Tinta Media - TR seorang suami yang tega memutilasi istrinya sendiri YN di Dusun Sindangjaya, Kecamatan Ciamis, telah resmi ditetapkan sebagai tersangka. Penetapan tersebut berdasarkan pada hasil pemeriksaan saksi dan olah tempat kejadian perkara. Kapolres Ciamis AKBP Akmal memaparkan bahwa pihaknya masih menunggu hasil dari pemeriksaan kejiwaan pelaku. AKBP Akmal menambahkan, penyidik belum dapat menyimpulkan motif pelaku dikarenakan pemeriksaan yang dilakukan belum menyeluruh.
Kendati demikian, berdasarkan hasil pemeriksaan saksi kunci aksi sadis yang dilakukan pelaku diduga kuat karena latar belakang ekonomi. Hal itu didukung dengan informasi dan keterangan beberapa saksi yang menyebut bahwa usaha pelaku tengah mengalami penurunan.
Menanggapi rekaman video pelaku yang terlihat seperti sedang berhalusinasi, AKBP Akmal menuturkan banyak spekulasi yang berkembang di masyarakat. Namun, pihak kepolisian akan menunggu hasil pendalaman dari para ahli kejiwaan. (Republika.co.id Ahad 05 Mei 2024)
Lagi dan lagi, kasus pembunuhan terus berulang. Seorang suami tega melakukan pembunuhan dengan mutilasi. Nudzubillah, semua itu terjadi karena faktor ekonomi. Sejatinya seorang suami adalah pemimpin dalam keluarga. Ia bertugas memberi perlindungan bagi anggota keluarganya termasuk untuk Istrinya yang notabene adalah pendamping hidupnya. Namun nahas, dalam kehidupan abnormal seperti hari ini, tidak sedikit suami yang justru melakukan tindakan keji. Lalu mengapa semua ini bisa terjadi?
Banyak faktor yang mempengaruhi terjadinya tindak kriminal hari ini. Bahkan angka kejadiannya kian hari kian meningkat. Sering kita mendengar kian maraknya kasus penghilangan nyawa bahkan yang dibarengi tindak mutilasi seperti kasus di Ciamis ini. Kehidupan saat ini yang berada dalam naungan sistem kapitalis sekuler menjadikan manusia memisahkan agama dari kehidupannya. Dalam sistem ini acuan kebahagiaan seseorang diukur dari seberapa banyak materi dan kepuasan jasmani yang didapat.

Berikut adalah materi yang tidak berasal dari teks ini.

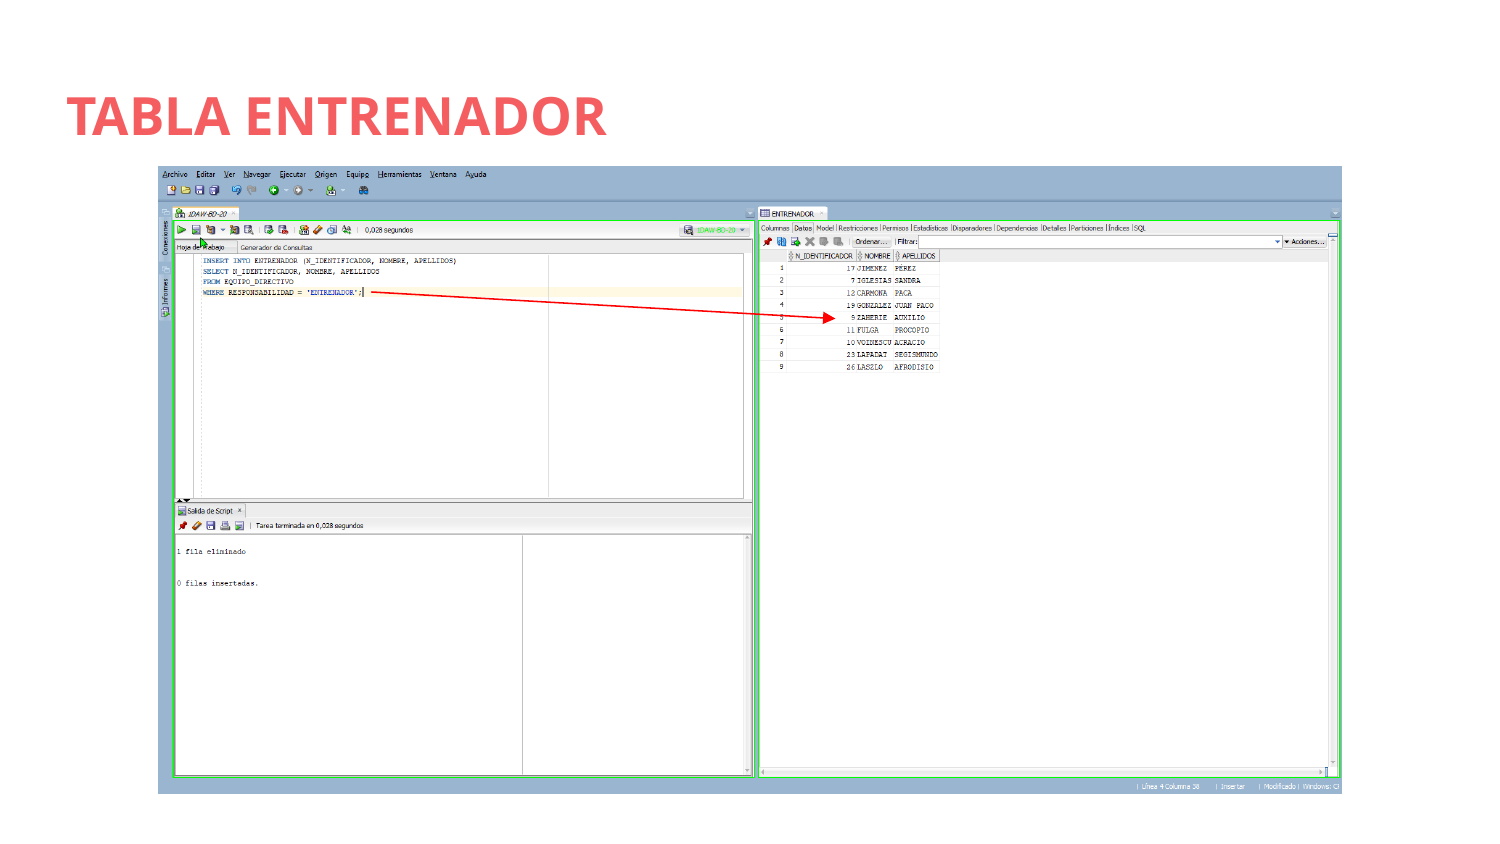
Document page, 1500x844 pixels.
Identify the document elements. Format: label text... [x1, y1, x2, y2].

title TABLA ENTRENADOR [51, 64, 1449, 167]
picture [158, 166, 1342, 794]
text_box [371, 291, 836, 319]
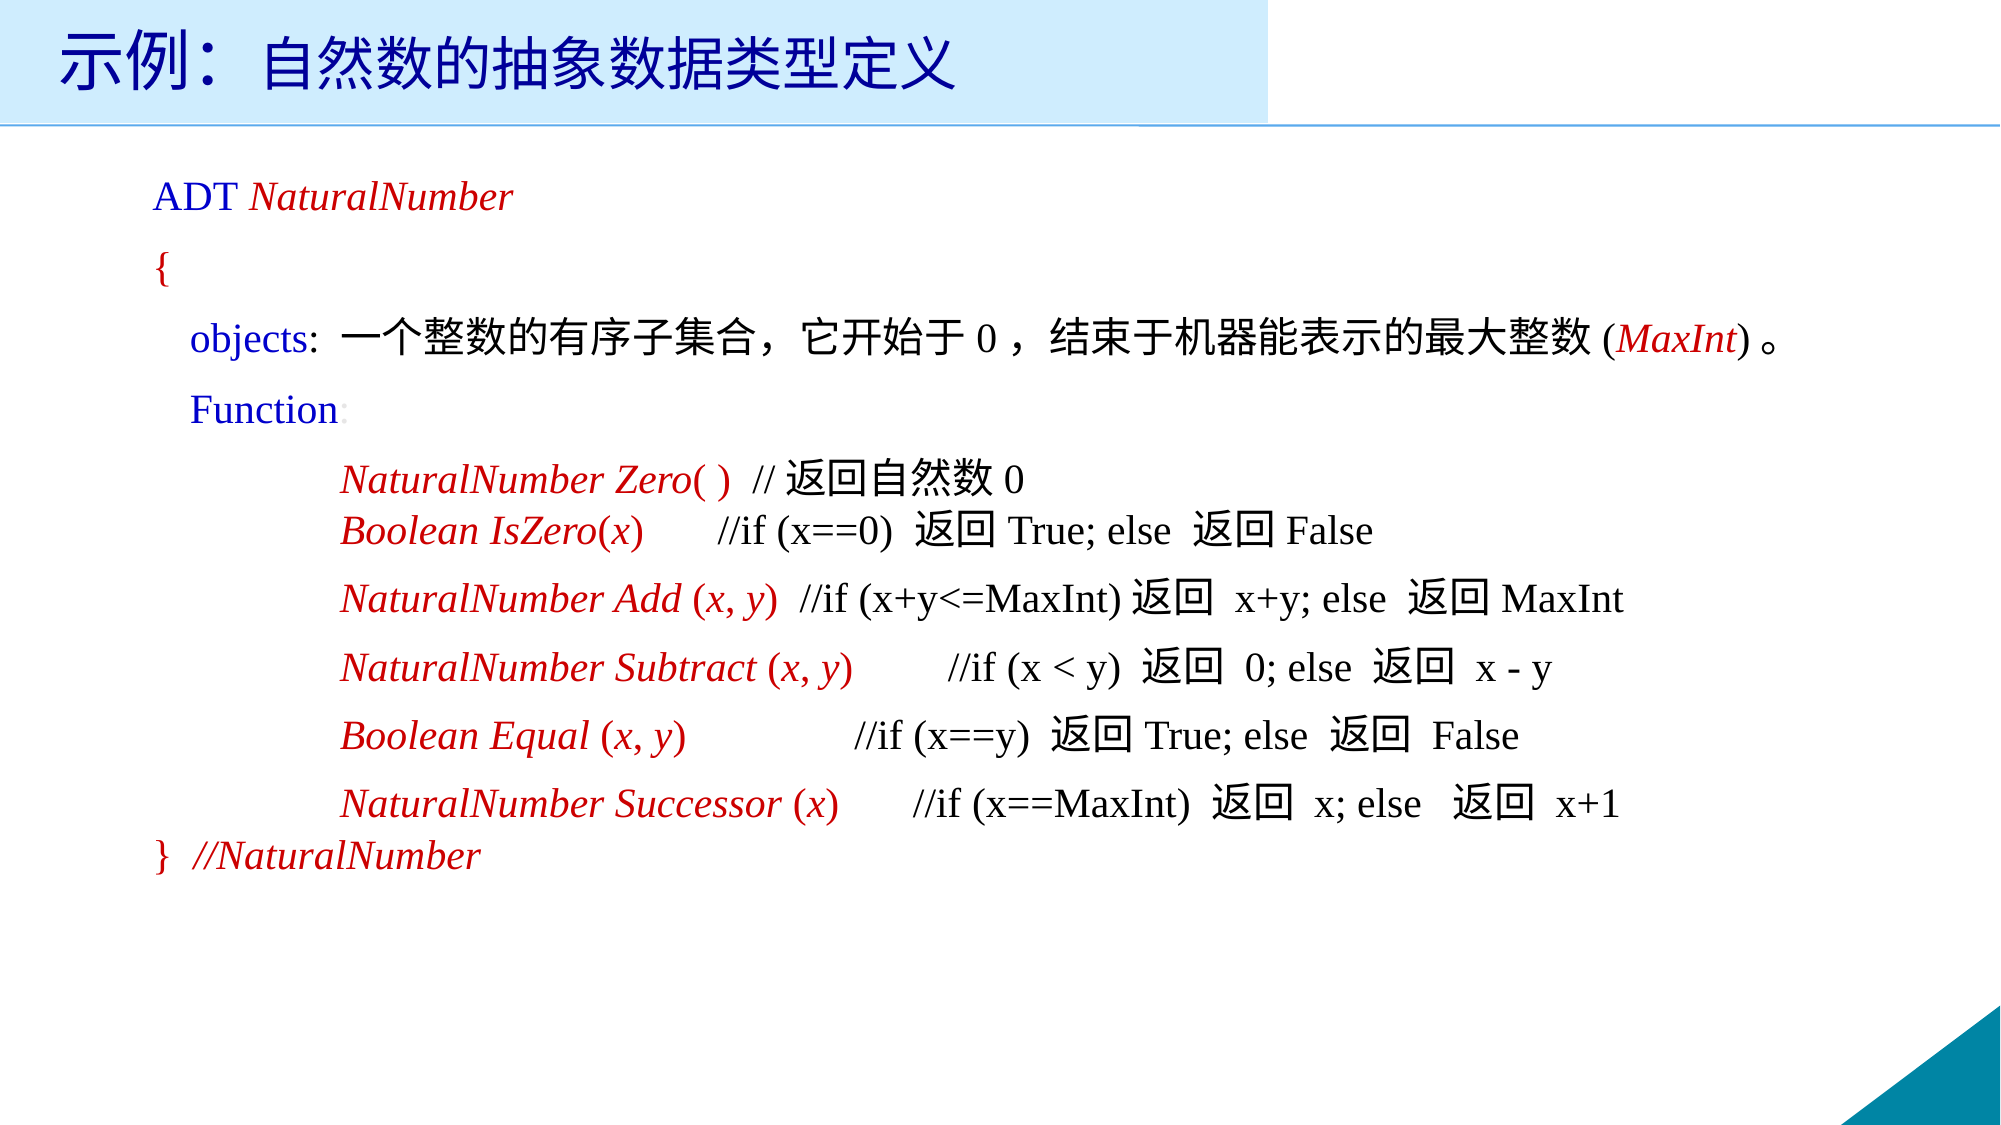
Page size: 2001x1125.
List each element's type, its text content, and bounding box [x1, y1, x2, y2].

list ADT NaturalNumber { objects: 一个整数的有序子集合，它开始于0，结束于机器能表示的最大整数(MaxInt)。 Function: NaturalNumber Zero( ) //返回自然数0 Boolean IsZero(x) //if (x==0) 返回True; else 返回False NaturalNumber Add (x, y) //if (x+y<=MaxInt)返回 x+y; else 返回MaxInt NaturalNumber Subtract (x, y) //if (x < y) 返回 0; else 返回 x - y Boolean Equal (x, y) //if (x==y) 返回True; else 返回 False NaturalNumber Successor (x) //if (x==MaxInt) 返回 x; else 返回 x+1 } //NaturalNumber [137, 161, 1863, 1014]
title 示例：自然数的抽象数据类型定义 [43, 7, 1769, 121]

Materi dan kepuasan jasmani ini menjadi prioritas utama dalam masyarakat sekuler. Maka masyarakat dalam sistem ini akan mengupayakan mendapatkan kebahagiaan itu bagaimanapun caranya. Hal ini juga mempengaruhi dalam pengendalian emosi seseorang ketika memenuhi keinginannya.
Faktor pendidikan juga memberi andil besar dalam situasi salah yang terjadi saat ini, kurangnya peran keluarga dalam memberikan pengajaran mengenai akidah pada anak menjadikan seseorang tidak memiliki ketakwaan kepada Allah. Sehingga ia luput dari iman kepada Allah dan tidak mempunyai standar bahkan tidak mengetahui mana halal dan haram. Pada akhirnya ketika permasalahan menerpa, ia tidak mampu mengatasi masalah dan mengambil jalan pintas sekalipun harus melanggar ketentuan agama dan melakukan tindak kejahatan. Parahnya lagi, sistem persanksian yang diterapkan oleh negara pun tidak menjerakan. Hal ini tentu memicu tindak kejahatan semakin merajalela bahkan justru turut memberi contoh pada yang lain .
Dalam Islam, tujuan hidup manusia adalah untuk taat kepada Allah dan senantiasa terikat dengan aturan-Nya. Negara dalam Islam wajib menyediakan pendidikan yang dapat mencetak masyarakatnya menjadi pribadi yang memiliki aqliyah dan syakhsiyah Islam, ia beriman kepada Allah dan senantiasa menjaga diri dari tindak kemaksiatan dan kejahatan. Tentunya satu- satunya sistem pendidikan yang meniscayakan itu semua hanyalah pendidikan berbasis pada akidah Islam. Negara dalam sistem Islam juga memiliki sistem persanksian yang tegas dan menjerakan sehingga bisa membuat pelaku jera dan menjadi contoh bagi yang lain agar tidak melakukan hal yang sama. Maka hanya dengan menerapkan sistem Islam secara keseluruhan, semua permasalahan umat saat ini dapat terselesaikan. Masyarakat Islam yang aman tenteram dan sejahtera pun bisa terwujud nyata. Wallahu’alam bishawab.